Die kommunalen Jobcenter seien derzeit wegen der Kriegsflüchtlinge aus der Ukraine überlastet. Die Zahl der Bedarfsgemeinschaften im Land sei seit Mai dieses Jahres um gut sieben Prozent auf rund 103.000 angestiegen. Das Bürgergeld werde den Kreis der Anspruchsberechtigten weiter erhöhen. Ulrich geht davon aus, dass viele Familien wegen der enorm hohen Energiepreise einen Antrag stellen. «Den zu erwartenden Ansturm schaffen unsere Jobcenter personell nicht, zumal auch der geplante Härtefallfonds darüber abgewickelt werden soll.»

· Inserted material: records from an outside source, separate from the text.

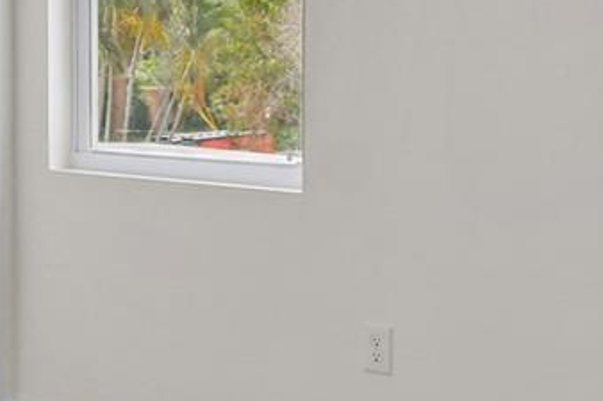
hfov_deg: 28.2
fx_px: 1189
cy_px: 59
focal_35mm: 71
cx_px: 184
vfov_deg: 18.9
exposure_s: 1/30
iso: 100
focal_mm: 10
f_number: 7.1
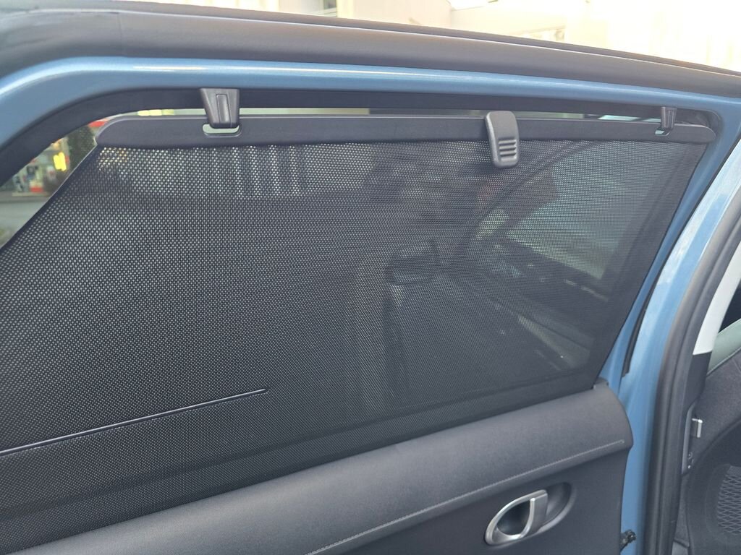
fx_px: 492
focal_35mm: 23
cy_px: 278
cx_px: 370
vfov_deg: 58.9
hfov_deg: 73.9
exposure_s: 1/100
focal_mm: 6.3
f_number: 1.7
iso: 320
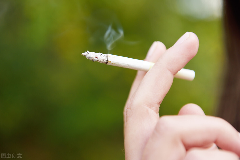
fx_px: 467
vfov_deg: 19.5
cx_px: 120
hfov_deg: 28.8
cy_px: 80
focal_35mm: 70
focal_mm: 70
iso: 200
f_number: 3.5
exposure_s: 1/160
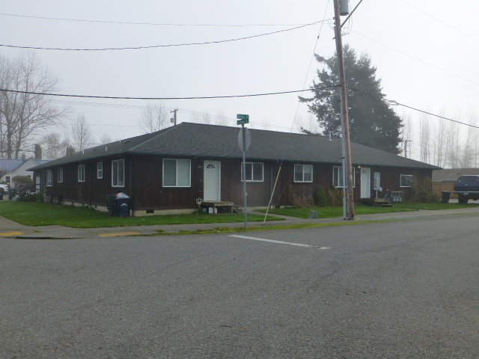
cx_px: 240
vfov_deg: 46.8
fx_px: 415
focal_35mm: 30
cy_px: 180
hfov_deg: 60.0
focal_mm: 5.4
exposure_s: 1/500
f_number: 4
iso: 160
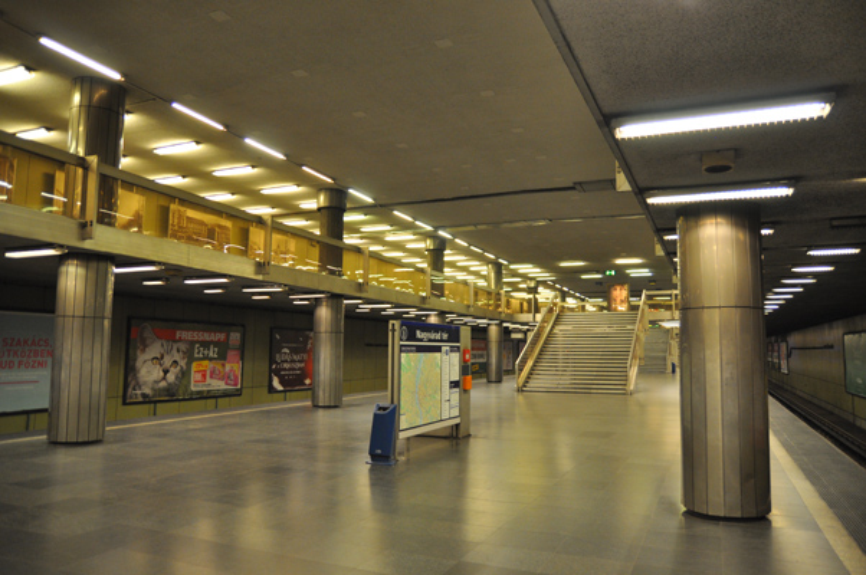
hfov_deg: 70.5
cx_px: 433
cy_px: 288
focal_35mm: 26
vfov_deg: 50.3
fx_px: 613
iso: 800
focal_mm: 17
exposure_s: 1/40
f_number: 3.2
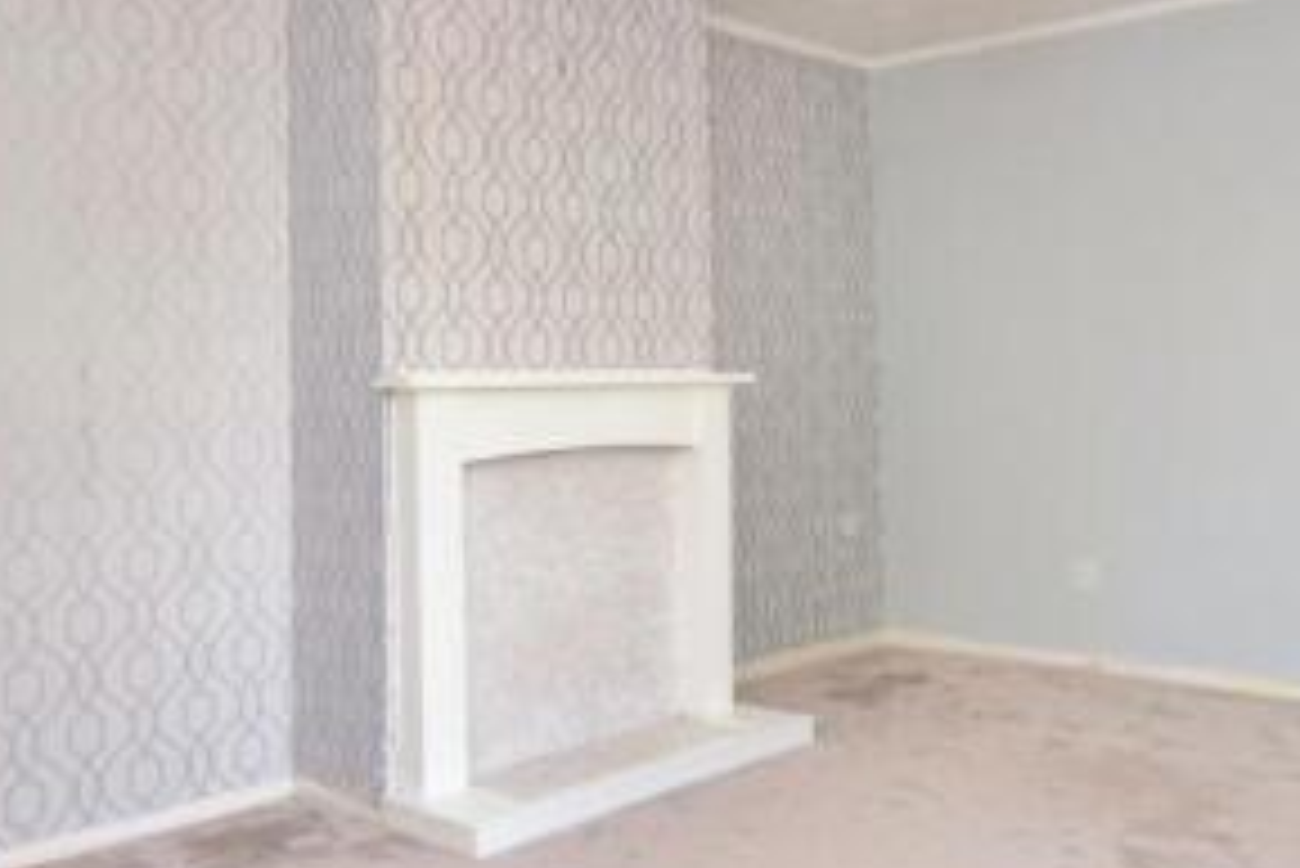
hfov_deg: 54.9
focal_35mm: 34
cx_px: 834
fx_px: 1228
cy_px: 403
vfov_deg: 38.9
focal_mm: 10
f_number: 8
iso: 800
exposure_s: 1/60
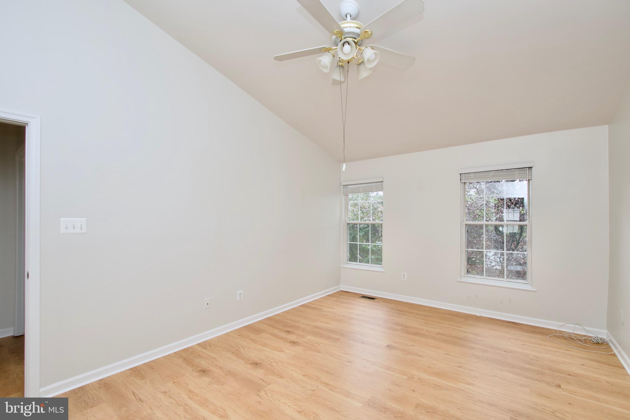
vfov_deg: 77.3
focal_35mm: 15
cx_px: 315
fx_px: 262
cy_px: 210
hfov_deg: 100.4
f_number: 7.1
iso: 320
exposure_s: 1/50
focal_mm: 10
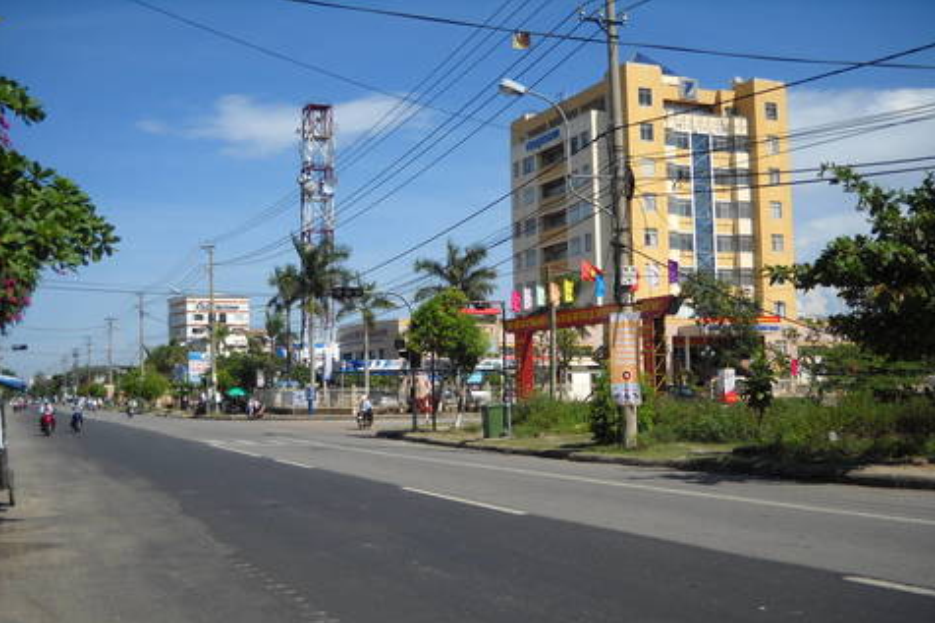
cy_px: 352
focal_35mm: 43
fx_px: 1116
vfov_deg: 31.1
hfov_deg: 45.4
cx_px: 466
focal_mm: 6.72
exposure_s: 1/384
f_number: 5.5
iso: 64
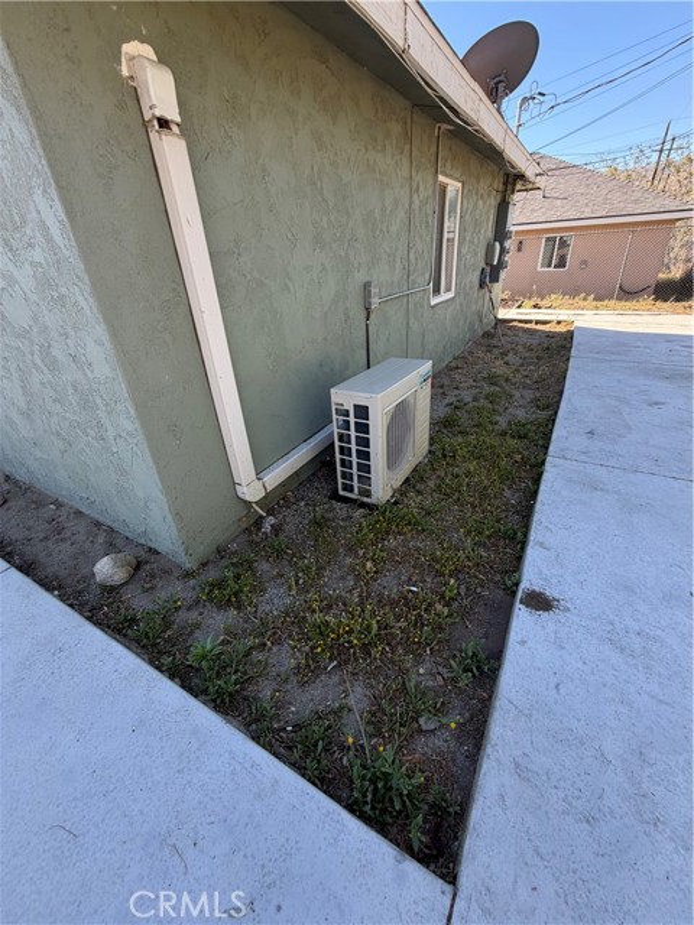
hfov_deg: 85.7
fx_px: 374
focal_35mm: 14
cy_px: 462
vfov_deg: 102.1
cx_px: 347
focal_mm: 2.22
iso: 50
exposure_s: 1/217
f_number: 2.2
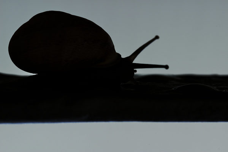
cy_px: 76
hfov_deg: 10.3
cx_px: 114
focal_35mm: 200
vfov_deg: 6.9
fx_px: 1267
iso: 500
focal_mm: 200
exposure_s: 1/60
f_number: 13
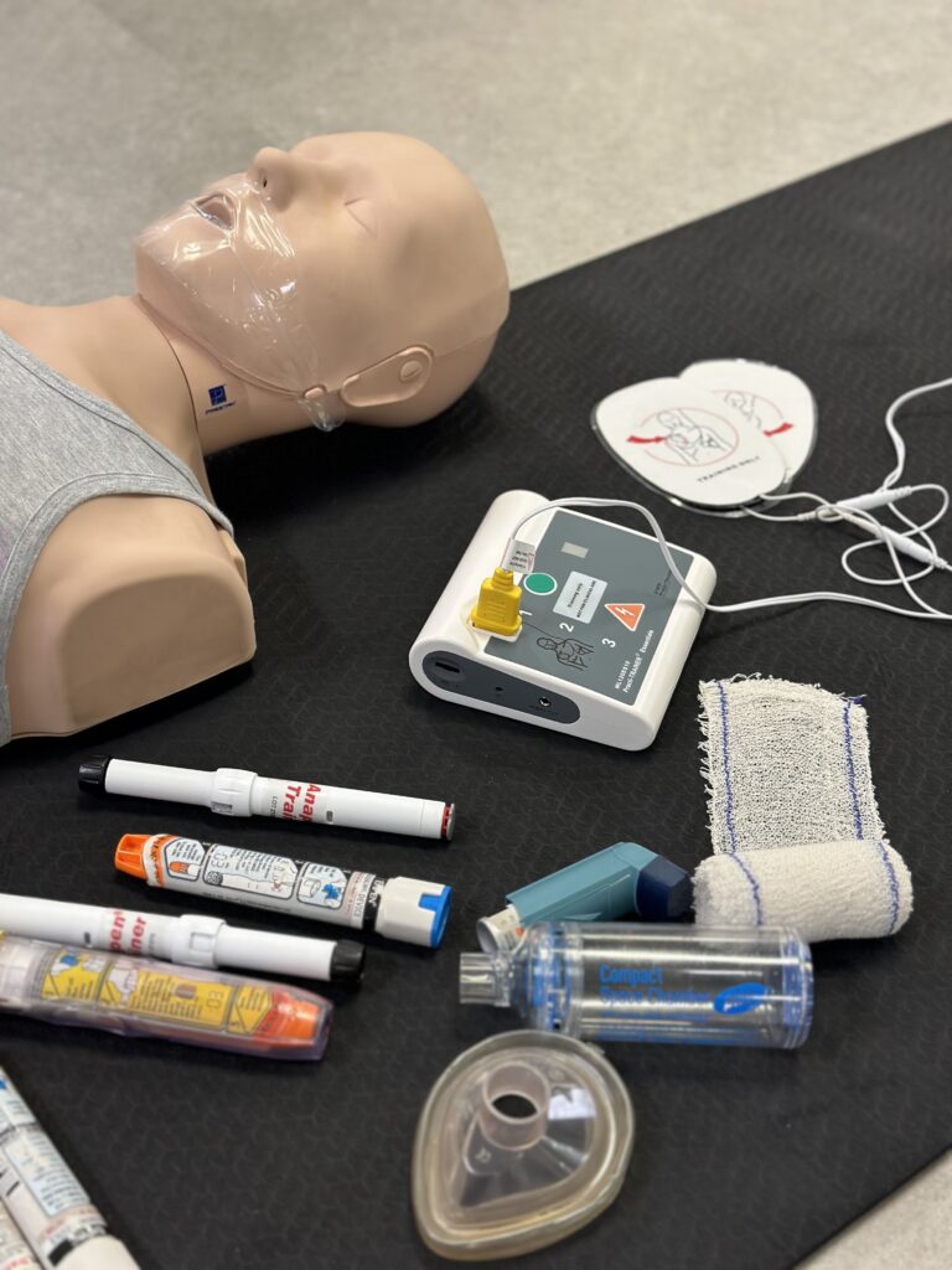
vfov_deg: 39.7
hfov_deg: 30.3
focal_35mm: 48
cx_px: 476
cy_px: 635
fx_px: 1760
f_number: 1.78
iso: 200
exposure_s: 1/50
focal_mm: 6.86
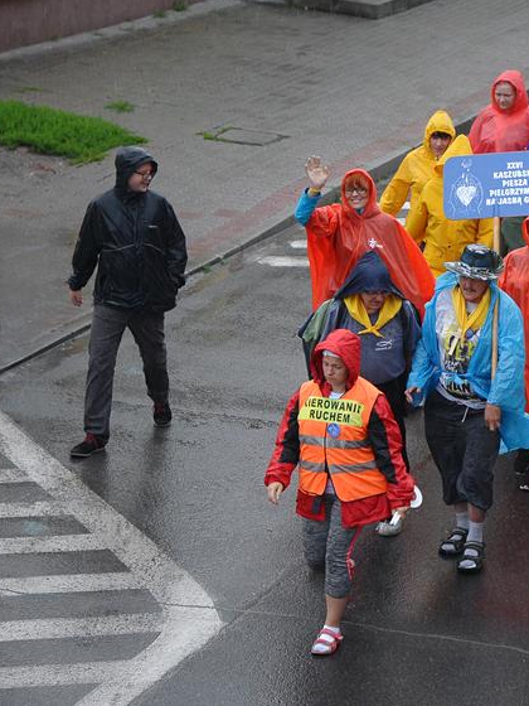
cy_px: 352
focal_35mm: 153
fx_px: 3118
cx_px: 498
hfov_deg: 9.6
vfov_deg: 12.9
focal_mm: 70
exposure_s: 1/320
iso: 800
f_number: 4.5
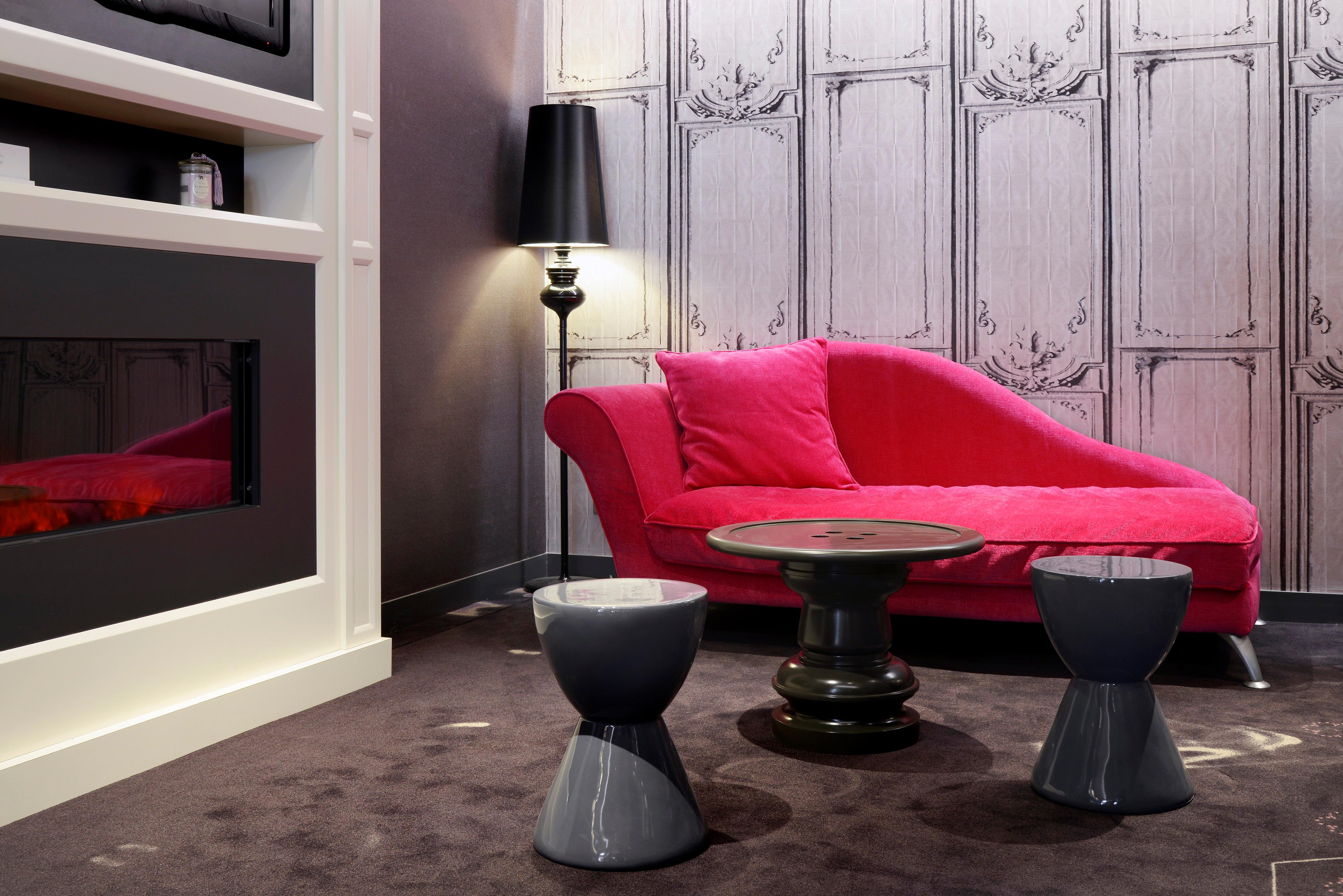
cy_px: 448
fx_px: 1306
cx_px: 672
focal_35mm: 35
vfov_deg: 37.9
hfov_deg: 54.4
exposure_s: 1/1.3
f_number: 8
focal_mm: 35
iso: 200
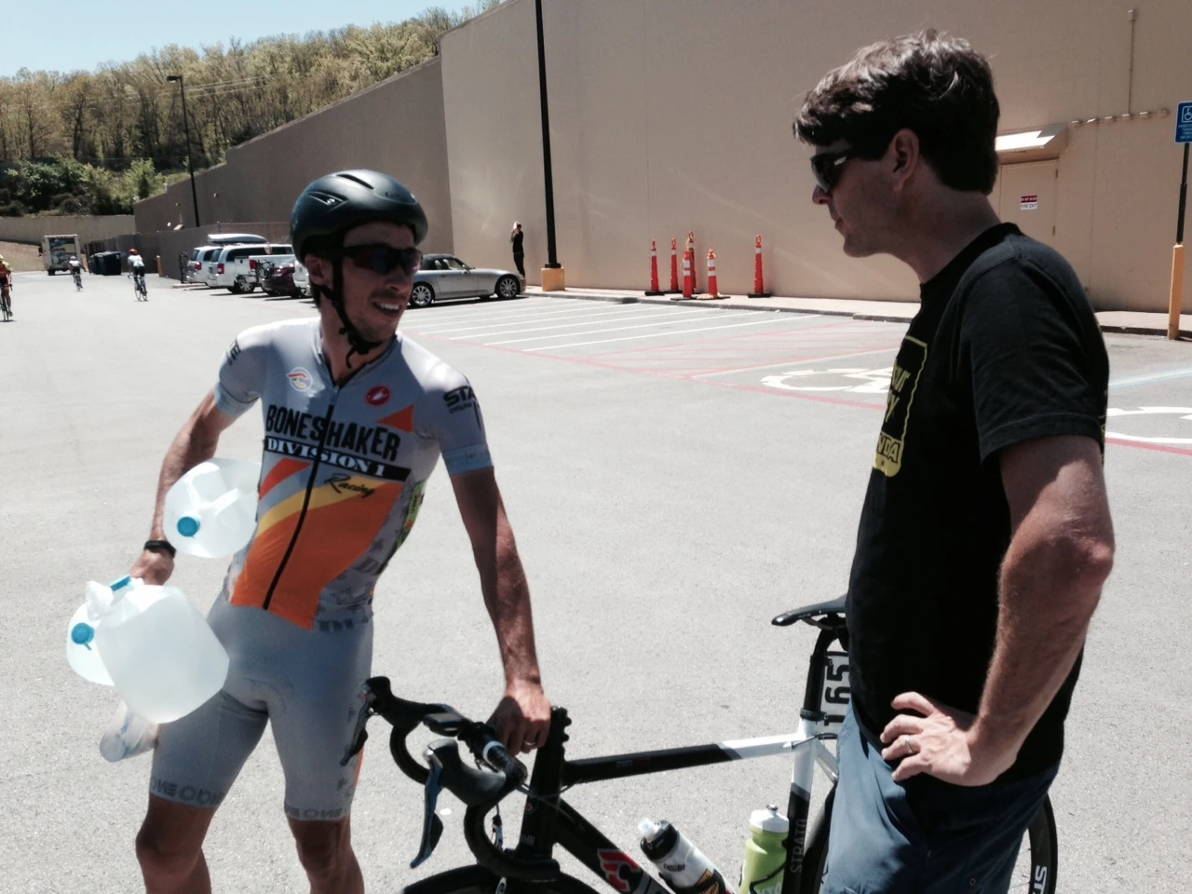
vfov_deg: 42.9
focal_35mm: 33
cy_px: 447
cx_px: 596
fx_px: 1136
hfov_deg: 55.4
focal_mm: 4.12
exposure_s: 1/1205
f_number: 2.4
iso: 50
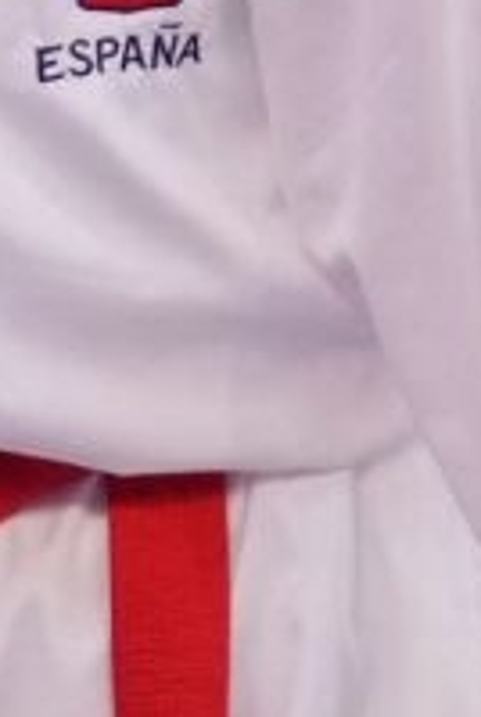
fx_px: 50227
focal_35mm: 2515
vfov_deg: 0.8
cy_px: -79
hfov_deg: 0.5
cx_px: 571
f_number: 2.8
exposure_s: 1/1000
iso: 2000
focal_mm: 187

Mit dem neuen Bürgergeld soll das umstrittene System Hartz IV überwunden werden. Vorgesehen ist eine Erhöhung des heutigen Regelsatzes von 449 Euro auf 502 Euro für alleinstehende Leistungsempfänger. Das befürwortet auch die Union. Arbeitslose sollen künftig weniger durch einen angedrohten Leistungsentzug unter Druck gesetzt werden, speziell im ersten halben Jahr («Vertrauenszeit»). Vorgaben zur erlaubten Vermögenshöhe und zur Wohnungsgröße bei Leistungsbeziehern will die Ampel lockern. Bei diesen Punkten hält die Union seit Wochen ihr Stoppschild hoch.